Source data -
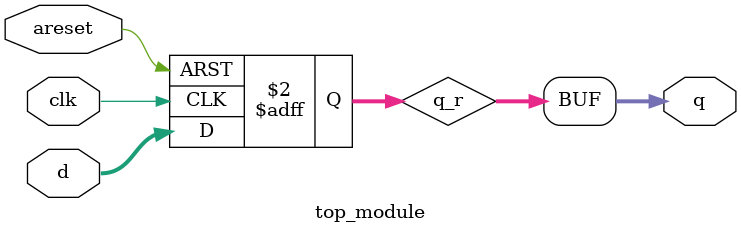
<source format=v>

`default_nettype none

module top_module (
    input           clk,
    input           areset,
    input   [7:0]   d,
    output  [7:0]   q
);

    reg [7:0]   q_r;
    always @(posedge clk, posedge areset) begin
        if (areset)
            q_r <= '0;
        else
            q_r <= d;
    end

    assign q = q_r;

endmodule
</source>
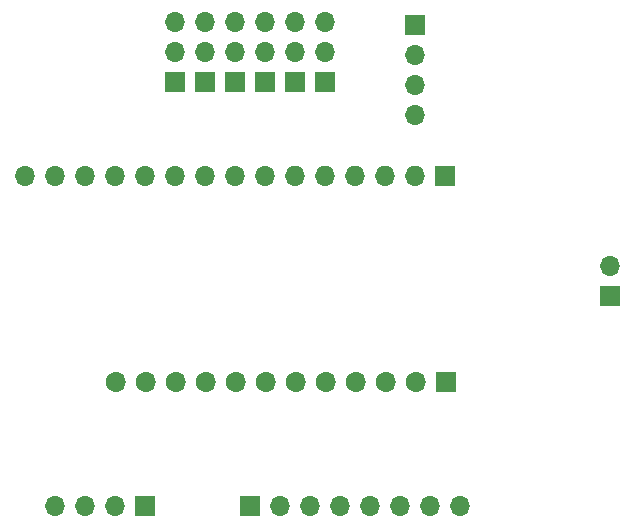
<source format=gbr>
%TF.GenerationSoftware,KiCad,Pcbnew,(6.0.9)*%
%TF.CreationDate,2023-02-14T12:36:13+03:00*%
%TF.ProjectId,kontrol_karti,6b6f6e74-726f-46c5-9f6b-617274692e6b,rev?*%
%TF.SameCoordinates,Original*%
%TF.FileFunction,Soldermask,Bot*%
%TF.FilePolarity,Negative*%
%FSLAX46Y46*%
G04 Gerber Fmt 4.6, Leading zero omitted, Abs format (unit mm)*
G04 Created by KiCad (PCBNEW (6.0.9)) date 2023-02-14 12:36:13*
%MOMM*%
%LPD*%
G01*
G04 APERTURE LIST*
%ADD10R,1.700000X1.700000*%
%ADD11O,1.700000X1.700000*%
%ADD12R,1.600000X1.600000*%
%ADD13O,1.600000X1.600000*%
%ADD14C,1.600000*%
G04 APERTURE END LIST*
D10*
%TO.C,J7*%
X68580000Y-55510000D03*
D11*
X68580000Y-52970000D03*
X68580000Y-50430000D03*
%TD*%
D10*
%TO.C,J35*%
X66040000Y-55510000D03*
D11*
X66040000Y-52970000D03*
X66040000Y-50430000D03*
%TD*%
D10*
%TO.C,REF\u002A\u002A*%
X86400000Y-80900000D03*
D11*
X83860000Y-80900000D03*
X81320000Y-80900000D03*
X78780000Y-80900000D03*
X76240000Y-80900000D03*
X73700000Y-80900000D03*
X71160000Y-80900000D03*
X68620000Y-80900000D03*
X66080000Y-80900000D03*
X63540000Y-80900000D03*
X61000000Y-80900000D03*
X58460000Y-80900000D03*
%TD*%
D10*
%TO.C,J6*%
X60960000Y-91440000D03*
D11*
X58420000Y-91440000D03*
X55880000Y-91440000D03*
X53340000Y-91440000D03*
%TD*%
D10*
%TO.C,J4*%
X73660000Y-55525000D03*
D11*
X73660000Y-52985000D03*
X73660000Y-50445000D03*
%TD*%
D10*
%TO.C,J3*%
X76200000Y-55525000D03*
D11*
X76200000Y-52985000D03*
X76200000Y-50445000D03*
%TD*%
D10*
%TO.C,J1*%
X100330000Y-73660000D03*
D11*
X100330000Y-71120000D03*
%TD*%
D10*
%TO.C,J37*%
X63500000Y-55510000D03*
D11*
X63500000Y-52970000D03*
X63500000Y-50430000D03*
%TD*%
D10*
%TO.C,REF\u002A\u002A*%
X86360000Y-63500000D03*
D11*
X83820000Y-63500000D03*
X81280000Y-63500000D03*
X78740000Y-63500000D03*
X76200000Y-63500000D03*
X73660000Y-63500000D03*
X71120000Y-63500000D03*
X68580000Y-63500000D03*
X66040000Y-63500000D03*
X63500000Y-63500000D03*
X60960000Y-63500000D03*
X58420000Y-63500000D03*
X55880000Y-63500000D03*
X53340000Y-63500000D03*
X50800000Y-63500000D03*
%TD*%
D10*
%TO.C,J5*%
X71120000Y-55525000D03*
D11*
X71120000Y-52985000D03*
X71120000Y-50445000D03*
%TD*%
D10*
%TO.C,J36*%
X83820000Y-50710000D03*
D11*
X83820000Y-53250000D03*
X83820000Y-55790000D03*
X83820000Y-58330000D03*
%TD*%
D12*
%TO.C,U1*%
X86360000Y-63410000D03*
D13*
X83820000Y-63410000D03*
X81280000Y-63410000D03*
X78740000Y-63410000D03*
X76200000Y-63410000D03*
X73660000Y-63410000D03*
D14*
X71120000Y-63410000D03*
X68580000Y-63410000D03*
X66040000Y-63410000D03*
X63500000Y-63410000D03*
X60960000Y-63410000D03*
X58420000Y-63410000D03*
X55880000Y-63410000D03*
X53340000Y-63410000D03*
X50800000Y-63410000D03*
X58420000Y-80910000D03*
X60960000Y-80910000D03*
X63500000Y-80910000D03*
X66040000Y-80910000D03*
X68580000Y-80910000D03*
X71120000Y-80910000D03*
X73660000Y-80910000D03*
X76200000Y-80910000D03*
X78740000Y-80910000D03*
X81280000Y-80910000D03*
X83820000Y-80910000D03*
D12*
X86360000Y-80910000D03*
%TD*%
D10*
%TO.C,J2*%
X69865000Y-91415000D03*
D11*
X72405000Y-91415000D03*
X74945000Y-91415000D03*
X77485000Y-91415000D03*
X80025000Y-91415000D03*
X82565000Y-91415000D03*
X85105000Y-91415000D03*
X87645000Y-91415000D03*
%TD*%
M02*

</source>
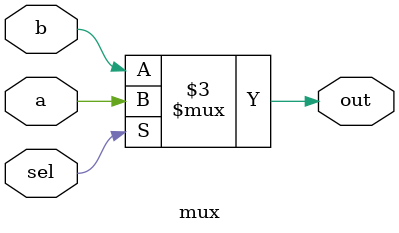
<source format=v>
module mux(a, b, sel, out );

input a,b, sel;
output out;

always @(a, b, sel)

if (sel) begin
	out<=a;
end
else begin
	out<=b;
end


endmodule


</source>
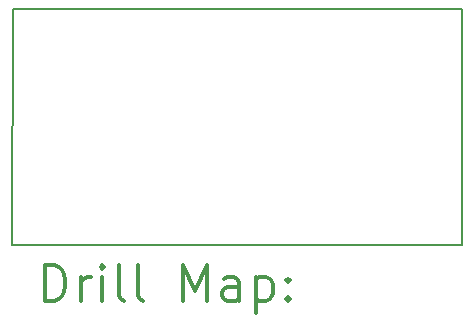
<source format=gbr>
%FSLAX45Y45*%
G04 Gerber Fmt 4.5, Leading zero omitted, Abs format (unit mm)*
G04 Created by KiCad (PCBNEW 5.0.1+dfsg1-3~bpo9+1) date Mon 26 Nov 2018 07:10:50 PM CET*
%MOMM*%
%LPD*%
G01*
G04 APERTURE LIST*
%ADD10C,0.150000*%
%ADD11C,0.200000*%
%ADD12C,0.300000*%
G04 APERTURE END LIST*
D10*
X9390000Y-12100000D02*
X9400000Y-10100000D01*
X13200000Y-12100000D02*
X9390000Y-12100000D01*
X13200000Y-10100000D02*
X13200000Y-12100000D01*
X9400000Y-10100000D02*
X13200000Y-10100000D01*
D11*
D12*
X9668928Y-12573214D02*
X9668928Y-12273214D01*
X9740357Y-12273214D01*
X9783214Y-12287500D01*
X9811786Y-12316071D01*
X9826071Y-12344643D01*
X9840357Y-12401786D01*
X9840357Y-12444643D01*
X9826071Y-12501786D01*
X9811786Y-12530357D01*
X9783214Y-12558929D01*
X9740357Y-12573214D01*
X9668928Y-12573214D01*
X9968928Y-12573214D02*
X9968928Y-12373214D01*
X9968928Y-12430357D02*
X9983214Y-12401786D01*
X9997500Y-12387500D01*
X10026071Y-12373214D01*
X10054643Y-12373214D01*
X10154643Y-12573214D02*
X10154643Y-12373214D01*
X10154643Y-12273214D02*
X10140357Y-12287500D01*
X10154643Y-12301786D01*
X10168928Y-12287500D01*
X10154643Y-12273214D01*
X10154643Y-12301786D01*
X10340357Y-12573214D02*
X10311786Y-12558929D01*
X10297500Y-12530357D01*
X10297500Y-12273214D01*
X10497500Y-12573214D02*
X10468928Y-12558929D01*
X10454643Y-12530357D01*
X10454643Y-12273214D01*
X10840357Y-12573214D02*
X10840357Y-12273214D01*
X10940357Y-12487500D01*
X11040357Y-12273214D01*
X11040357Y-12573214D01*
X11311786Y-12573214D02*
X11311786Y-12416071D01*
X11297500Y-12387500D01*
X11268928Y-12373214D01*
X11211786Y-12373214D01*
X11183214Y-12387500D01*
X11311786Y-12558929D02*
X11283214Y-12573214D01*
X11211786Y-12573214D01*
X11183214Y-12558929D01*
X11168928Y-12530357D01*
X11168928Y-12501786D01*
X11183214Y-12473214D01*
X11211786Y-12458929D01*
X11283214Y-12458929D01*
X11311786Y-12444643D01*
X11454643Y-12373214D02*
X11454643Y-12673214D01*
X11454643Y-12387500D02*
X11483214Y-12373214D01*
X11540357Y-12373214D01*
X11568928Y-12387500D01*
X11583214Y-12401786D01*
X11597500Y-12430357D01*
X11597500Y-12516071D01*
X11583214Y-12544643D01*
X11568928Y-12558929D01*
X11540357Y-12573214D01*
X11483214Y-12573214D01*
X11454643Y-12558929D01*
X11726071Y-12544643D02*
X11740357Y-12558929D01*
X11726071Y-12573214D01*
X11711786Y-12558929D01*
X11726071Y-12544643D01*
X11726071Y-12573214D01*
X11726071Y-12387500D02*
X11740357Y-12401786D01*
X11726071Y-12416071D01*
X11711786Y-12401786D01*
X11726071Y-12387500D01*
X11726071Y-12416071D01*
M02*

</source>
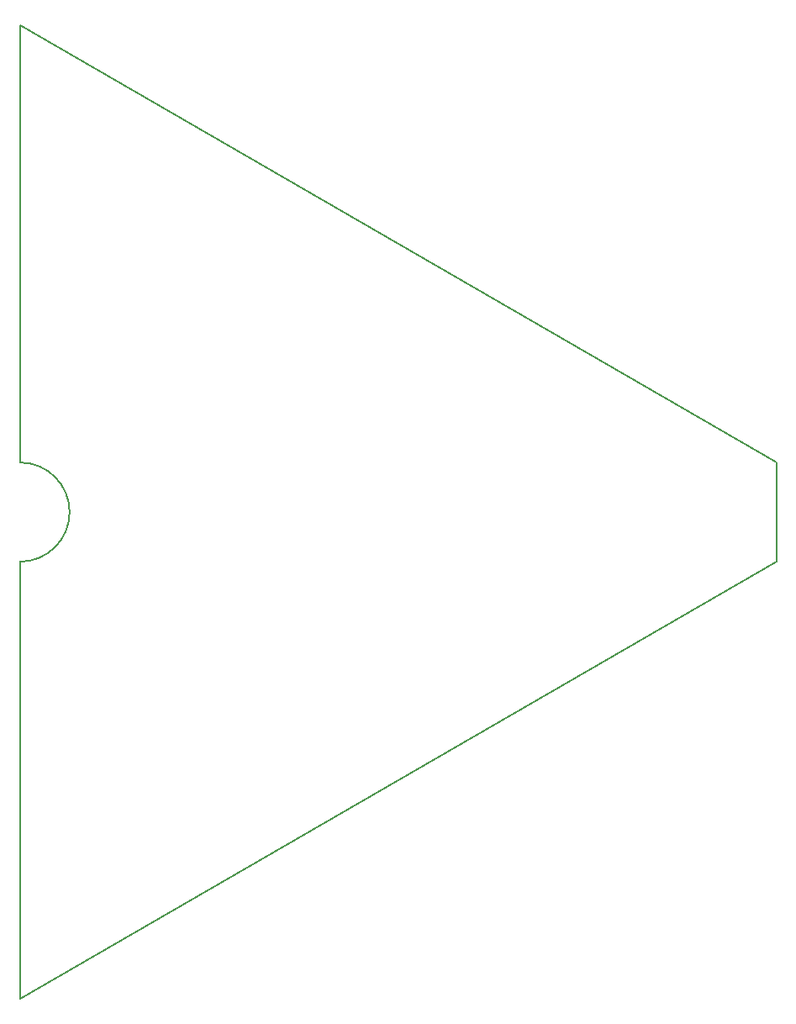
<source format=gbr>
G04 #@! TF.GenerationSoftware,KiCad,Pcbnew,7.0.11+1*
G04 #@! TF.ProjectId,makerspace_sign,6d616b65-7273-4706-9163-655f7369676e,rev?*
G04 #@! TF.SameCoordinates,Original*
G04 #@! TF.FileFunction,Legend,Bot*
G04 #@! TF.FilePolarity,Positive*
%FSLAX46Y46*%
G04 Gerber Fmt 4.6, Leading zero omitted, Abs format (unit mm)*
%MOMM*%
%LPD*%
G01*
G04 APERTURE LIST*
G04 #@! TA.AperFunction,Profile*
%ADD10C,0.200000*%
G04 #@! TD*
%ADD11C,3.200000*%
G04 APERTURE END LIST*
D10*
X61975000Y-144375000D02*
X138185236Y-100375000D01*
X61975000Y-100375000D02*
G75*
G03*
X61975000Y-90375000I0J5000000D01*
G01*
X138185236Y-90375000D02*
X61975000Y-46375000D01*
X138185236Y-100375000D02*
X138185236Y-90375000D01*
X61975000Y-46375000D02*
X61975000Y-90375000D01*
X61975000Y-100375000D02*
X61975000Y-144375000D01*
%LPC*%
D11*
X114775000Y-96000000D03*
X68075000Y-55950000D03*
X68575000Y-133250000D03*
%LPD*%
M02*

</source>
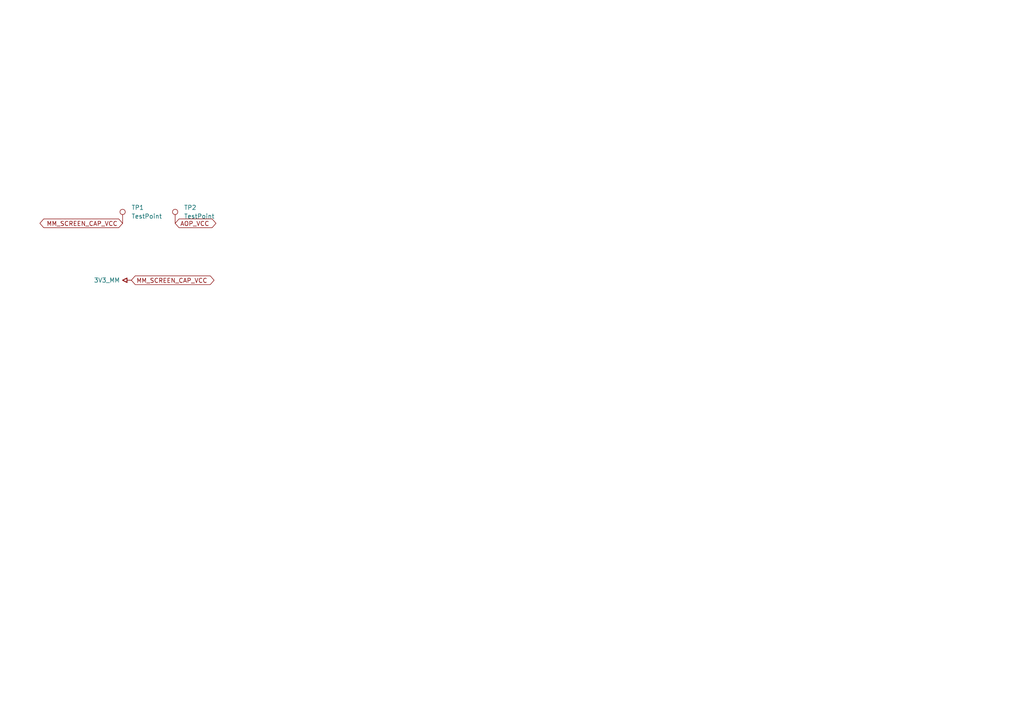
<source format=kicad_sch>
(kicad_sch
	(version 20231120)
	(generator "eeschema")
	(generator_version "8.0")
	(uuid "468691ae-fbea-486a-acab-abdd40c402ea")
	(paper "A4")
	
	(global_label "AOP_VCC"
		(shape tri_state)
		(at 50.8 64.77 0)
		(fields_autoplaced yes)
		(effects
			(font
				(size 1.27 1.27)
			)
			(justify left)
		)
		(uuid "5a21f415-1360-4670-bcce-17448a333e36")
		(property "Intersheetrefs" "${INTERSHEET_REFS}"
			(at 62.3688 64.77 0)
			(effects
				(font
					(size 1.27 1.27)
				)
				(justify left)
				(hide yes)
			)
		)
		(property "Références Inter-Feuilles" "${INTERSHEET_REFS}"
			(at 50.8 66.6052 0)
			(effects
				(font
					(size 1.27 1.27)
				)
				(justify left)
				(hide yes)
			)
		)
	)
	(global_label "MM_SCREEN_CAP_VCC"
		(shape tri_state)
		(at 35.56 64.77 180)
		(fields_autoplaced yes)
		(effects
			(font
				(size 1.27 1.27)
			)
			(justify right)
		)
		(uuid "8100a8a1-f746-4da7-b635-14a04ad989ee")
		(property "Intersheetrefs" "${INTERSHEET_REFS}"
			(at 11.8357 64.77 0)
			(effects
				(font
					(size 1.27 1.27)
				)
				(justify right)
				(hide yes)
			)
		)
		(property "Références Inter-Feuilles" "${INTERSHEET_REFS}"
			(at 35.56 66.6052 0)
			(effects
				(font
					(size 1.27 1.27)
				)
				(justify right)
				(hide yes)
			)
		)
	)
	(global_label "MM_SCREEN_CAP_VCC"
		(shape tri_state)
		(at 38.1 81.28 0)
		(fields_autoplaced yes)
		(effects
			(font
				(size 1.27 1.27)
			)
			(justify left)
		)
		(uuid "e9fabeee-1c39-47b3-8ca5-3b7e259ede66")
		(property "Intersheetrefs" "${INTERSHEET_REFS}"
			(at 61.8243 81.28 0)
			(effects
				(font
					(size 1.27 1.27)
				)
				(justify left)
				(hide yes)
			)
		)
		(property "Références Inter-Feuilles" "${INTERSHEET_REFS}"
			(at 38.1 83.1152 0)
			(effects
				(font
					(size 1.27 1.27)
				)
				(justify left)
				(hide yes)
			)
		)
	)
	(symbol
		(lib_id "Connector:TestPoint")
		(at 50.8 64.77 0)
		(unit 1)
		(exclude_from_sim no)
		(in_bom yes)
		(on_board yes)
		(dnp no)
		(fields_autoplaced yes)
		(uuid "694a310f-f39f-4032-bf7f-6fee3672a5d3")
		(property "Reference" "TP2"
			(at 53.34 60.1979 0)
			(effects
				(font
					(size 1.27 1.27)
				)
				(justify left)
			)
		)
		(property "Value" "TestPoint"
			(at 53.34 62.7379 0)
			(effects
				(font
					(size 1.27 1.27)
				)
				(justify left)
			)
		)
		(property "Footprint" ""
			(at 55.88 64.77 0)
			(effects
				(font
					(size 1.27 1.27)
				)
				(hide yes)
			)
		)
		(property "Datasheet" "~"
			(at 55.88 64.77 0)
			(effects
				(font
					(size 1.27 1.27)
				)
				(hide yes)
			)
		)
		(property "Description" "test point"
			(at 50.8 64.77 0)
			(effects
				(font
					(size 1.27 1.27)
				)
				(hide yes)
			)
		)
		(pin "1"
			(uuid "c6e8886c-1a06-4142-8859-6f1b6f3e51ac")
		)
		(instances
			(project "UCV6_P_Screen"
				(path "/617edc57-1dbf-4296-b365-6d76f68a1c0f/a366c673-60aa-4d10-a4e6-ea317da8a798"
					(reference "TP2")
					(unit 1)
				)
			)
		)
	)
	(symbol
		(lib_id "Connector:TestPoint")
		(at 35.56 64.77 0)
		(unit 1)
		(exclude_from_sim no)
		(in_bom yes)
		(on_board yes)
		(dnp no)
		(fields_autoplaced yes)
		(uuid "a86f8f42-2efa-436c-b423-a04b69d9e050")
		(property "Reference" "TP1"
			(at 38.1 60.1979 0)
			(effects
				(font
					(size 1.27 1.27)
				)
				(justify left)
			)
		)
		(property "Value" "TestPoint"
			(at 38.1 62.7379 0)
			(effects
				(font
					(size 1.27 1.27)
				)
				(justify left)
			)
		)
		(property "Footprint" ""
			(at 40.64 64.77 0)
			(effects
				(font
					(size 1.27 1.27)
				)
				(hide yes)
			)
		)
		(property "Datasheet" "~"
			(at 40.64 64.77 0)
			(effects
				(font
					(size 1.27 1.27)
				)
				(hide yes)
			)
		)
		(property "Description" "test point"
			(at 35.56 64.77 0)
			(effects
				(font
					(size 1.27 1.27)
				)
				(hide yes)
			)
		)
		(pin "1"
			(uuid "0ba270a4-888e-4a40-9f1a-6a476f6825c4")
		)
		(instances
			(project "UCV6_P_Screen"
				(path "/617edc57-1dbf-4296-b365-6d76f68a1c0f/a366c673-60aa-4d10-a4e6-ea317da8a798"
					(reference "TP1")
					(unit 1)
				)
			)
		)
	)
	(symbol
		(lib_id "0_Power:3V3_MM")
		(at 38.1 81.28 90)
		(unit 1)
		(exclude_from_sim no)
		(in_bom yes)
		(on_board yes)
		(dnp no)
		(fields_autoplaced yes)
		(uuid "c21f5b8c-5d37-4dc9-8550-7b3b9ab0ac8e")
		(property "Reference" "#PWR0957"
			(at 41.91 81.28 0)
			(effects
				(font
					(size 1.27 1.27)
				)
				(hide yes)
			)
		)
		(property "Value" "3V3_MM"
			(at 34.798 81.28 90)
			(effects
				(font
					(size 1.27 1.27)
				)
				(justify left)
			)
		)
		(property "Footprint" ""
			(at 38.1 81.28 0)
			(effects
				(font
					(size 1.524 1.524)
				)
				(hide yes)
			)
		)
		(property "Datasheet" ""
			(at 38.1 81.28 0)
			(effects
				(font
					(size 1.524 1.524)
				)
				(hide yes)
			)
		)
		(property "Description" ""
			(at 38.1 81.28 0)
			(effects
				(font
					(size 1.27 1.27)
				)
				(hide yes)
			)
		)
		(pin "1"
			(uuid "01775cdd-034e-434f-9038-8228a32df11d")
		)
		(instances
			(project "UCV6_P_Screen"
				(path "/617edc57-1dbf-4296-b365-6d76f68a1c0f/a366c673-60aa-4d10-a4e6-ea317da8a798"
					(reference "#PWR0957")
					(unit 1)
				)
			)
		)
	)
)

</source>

Problem description - Start with the line above containing "X11040357Y-12273214D01*" and end with the line containing "(version 20231120)". Set down that stretch exactly, without any pictures.

Task answer -
X11040357Y-12273214D01*
X11040357Y-12573214D01*
X11311786Y-12573214D02*
X11311786Y-12416071D01*
X11297500Y-12387500D01*
X11268928Y-12373214D01*
X11211786Y-12373214D01*
X11183214Y-12387500D01*
X11311786Y-12558929D02*
X11283214Y-12573214D01*
X11211786Y-12573214D01*
X11183214Y-12558929D01*
X11168928Y-12530357D01*
X11168928Y-12501786D01*
X11183214Y-12473214D01*
X11211786Y-12458929D01*
X11283214Y-12458929D01*
X11311786Y-12444643D01*
X11454643Y-12373214D02*
X11454643Y-12673214D01*
X11454643Y-12387500D02*
X11483214Y-12373214D01*
X11540357Y-12373214D01*
X11568928Y-12387500D01*
X11583214Y-12401786D01*
X11597500Y-12430357D01*
X11597500Y-12516071D01*
X11583214Y-12544643D01*
X11568928Y-12558929D01*
X11540357Y-12573214D01*
X11483214Y-12573214D01*
X11454643Y-12558929D01*
X11726071Y-12544643D02*
X11740357Y-12558929D01*
X11726071Y-12573214D01*
X11711786Y-12558929D01*
X11726071Y-12544643D01*
X11726071Y-12573214D01*
X11726071Y-12387500D02*
X11740357Y-12401786D01*
X11726071Y-12416071D01*
X11711786Y-12401786D01*
X11726071Y-12387500D01*
X11726071Y-12416071D01*
M02*

</source>
<source format=gbr>
G04 #@! TF.GenerationSoftware,KiCad,Pcbnew,7.0.11+1*
G04 #@! TF.ProjectId,makerspace_sign,6d616b65-7273-4706-9163-655f7369676e,rev?*
G04 #@! TF.SameCoordinates,Original*
G04 #@! TF.FileFunction,Legend,Bot*
G04 #@! TF.FilePolarity,Positive*
%FSLAX46Y46*%
G04 Gerber Fmt 4.6, Leading zero omitted, Abs format (unit mm)*
%MOMM*%
%LPD*%
G01*
G04 APERTURE LIST*
G04 #@! TA.AperFunction,Profile*
%ADD10C,0.200000*%
G04 #@! TD*
%ADD11C,3.200000*%
G04 APERTURE END LIST*
D10*
X61975000Y-144375000D02*
X138185236Y-100375000D01*
X61975000Y-100375000D02*
G75*
G03*
X61975000Y-90375000I0J5000000D01*
G01*
X138185236Y-90375000D02*
X61975000Y-46375000D01*
X138185236Y-100375000D02*
X138185236Y-90375000D01*
X61975000Y-46375000D02*
X61975000Y-90375000D01*
X61975000Y-100375000D02*
X61975000Y-144375000D01*
%LPC*%
D11*
X114775000Y-96000000D03*
X68075000Y-55950000D03*
X68575000Y-133250000D03*
%LPD*%
M02*

</source>
<source format=kicad_sch>
(kicad_sch
	(version 20231120)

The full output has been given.